### Entries supplied

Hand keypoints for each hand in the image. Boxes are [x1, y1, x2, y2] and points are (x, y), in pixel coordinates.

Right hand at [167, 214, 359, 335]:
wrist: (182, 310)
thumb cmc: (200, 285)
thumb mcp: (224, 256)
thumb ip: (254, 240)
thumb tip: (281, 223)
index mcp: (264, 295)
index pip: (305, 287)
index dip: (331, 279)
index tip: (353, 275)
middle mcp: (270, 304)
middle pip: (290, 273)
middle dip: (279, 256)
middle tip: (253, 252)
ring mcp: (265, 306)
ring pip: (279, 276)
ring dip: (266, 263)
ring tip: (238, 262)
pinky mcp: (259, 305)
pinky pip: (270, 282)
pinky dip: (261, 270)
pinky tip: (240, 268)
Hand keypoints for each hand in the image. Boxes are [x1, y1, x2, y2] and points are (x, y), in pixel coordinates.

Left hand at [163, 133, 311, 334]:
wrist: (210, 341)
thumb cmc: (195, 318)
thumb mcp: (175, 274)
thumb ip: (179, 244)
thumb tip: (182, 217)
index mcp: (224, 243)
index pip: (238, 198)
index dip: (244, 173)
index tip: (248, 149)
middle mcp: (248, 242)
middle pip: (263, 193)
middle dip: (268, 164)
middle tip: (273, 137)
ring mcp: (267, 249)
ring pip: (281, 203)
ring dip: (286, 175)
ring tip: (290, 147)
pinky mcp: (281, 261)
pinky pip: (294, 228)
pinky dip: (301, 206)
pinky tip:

######

§ Your objective
When the word "index" appears in a line of the data, that line is counted; report the number only.

§ Response box
8